[Items from a dataset]
*** Block opens ***
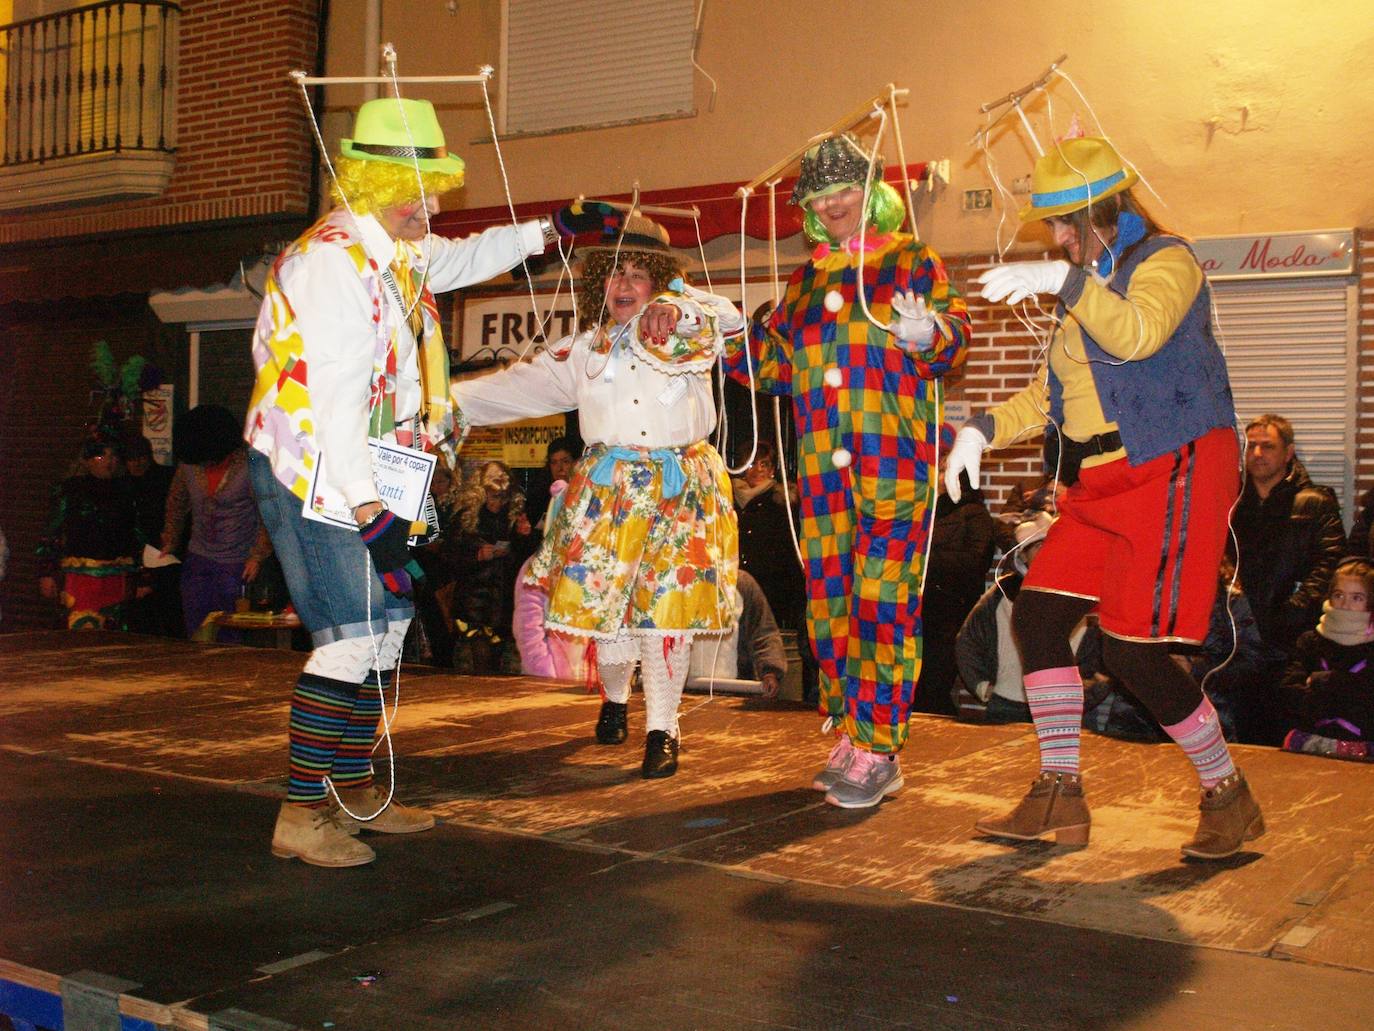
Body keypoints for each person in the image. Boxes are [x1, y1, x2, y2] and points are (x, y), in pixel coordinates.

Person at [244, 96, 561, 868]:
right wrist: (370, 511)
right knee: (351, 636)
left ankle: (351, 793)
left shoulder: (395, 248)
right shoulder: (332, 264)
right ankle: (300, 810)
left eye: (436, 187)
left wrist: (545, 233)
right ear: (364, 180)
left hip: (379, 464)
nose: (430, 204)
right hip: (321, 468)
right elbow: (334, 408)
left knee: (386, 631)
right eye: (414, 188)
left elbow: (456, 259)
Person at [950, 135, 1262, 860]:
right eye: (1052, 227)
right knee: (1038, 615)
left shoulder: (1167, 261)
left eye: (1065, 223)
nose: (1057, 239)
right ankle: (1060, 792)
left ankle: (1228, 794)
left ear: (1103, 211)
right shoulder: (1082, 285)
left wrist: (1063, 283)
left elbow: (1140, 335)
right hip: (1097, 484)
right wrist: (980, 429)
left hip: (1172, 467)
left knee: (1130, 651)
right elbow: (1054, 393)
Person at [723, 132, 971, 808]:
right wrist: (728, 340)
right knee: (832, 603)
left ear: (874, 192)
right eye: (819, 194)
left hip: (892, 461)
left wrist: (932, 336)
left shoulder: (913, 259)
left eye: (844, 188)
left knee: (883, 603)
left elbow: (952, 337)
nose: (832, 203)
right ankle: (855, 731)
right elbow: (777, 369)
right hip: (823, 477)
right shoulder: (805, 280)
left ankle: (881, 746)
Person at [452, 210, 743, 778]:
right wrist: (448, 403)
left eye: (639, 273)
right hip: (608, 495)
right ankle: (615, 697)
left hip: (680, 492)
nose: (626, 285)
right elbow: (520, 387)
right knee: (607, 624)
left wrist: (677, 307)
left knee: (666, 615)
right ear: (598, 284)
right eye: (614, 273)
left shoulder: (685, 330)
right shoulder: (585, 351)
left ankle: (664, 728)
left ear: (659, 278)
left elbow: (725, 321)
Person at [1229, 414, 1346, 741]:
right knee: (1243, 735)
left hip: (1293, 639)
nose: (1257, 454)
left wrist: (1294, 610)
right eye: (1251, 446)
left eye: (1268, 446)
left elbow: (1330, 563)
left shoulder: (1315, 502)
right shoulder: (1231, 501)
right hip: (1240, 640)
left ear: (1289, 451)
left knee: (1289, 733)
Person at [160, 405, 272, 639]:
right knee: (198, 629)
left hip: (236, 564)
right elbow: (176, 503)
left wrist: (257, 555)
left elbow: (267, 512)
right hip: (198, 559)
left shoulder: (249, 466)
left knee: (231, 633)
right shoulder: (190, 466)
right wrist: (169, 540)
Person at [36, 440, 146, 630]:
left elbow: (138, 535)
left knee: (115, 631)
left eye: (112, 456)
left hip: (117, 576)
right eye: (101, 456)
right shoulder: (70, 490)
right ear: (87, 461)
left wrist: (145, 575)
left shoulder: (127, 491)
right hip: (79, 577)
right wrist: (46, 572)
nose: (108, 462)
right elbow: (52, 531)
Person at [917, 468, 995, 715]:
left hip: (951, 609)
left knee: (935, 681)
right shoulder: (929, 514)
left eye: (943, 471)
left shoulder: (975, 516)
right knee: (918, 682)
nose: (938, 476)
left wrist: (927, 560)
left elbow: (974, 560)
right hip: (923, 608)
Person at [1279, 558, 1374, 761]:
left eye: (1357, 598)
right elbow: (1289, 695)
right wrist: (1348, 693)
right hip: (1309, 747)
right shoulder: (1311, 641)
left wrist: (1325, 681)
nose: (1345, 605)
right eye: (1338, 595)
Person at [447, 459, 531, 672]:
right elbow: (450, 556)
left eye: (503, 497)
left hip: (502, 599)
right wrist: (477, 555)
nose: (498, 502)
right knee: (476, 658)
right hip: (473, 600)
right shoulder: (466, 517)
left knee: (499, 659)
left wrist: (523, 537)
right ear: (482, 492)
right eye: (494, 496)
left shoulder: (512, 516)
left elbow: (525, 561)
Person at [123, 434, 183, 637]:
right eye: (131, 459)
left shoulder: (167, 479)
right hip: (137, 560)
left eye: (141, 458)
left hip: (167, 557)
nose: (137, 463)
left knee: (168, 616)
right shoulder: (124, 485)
*** Block closes ***
*** Block opens ***
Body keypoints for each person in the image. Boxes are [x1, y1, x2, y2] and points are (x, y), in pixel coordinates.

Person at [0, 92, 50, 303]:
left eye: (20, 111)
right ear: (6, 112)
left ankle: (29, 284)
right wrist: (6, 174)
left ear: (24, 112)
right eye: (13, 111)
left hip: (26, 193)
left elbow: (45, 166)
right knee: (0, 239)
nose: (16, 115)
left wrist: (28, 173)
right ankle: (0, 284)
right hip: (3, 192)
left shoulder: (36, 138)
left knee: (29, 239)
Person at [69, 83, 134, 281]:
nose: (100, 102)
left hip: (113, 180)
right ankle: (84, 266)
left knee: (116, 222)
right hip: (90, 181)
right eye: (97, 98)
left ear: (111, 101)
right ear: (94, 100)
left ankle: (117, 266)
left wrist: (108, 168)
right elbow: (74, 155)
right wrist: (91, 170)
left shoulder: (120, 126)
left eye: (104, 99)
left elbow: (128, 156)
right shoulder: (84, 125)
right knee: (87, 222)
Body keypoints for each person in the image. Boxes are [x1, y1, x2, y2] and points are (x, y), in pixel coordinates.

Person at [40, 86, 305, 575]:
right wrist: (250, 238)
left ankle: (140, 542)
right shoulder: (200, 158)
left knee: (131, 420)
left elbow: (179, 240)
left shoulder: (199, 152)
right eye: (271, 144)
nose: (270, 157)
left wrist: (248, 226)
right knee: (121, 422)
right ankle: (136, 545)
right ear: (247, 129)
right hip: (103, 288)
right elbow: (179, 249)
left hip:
*** Block closes ***
*** Block opens ***
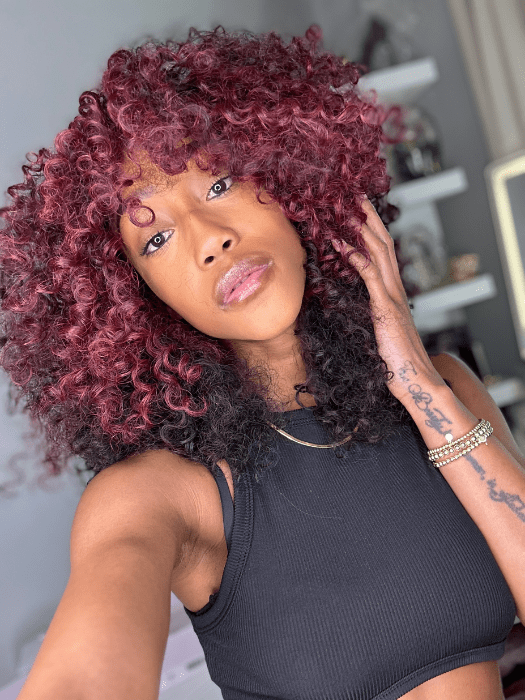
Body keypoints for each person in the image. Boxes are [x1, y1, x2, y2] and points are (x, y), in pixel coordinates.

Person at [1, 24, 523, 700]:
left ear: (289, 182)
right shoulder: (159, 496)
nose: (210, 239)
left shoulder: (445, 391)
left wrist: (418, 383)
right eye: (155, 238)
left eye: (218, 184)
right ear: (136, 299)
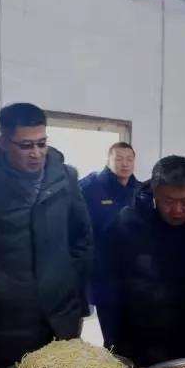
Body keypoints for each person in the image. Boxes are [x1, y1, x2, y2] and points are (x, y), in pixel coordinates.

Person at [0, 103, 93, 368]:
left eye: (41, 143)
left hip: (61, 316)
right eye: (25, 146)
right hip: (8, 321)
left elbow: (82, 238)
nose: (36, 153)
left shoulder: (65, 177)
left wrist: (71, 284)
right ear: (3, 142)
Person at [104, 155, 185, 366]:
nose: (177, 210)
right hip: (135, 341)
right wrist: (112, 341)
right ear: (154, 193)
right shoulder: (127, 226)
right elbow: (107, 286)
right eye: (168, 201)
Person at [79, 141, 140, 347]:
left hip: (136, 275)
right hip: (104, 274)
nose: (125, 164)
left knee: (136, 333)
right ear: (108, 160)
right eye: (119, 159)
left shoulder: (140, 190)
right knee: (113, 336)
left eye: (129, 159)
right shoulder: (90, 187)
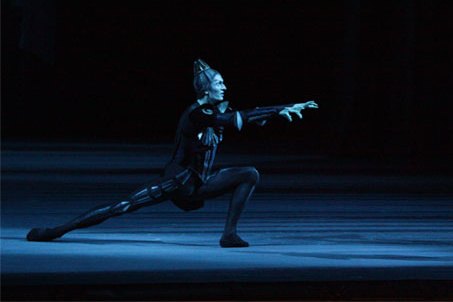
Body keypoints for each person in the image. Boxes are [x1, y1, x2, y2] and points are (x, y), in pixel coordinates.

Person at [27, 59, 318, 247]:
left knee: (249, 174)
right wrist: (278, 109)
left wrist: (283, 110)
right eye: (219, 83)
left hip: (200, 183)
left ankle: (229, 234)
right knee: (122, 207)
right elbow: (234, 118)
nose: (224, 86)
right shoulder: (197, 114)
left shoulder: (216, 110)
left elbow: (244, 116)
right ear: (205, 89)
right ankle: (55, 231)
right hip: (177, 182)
*** Block closes ***
TO DO:
Would you print, exactly as written, every line above from the one holding "right wrist: (91, 170)" through the one holding "right elbow: (179, 249)", with both included and no other lines?

TASK RESPONSE:
right wrist: (91, 170)
left shoulder: (120, 126)
left eye: (104, 99)
left elbow: (128, 156)
right shoulder: (84, 125)
right knee: (87, 222)
Body keypoints for each person in the image. Boxes are [x1, y1, x2, y2] and points are (x, y), in pixel coordinates.

Person at [40, 86, 305, 575]:
right wrist: (250, 238)
left ankle: (140, 542)
right shoulder: (200, 158)
left knee: (131, 420)
left elbow: (179, 240)
left shoulder: (199, 152)
right eye: (271, 144)
nose: (270, 157)
left wrist: (248, 226)
right knee: (121, 422)
right ankle: (136, 545)
right ear: (247, 129)
right hip: (103, 288)
right elbow: (179, 249)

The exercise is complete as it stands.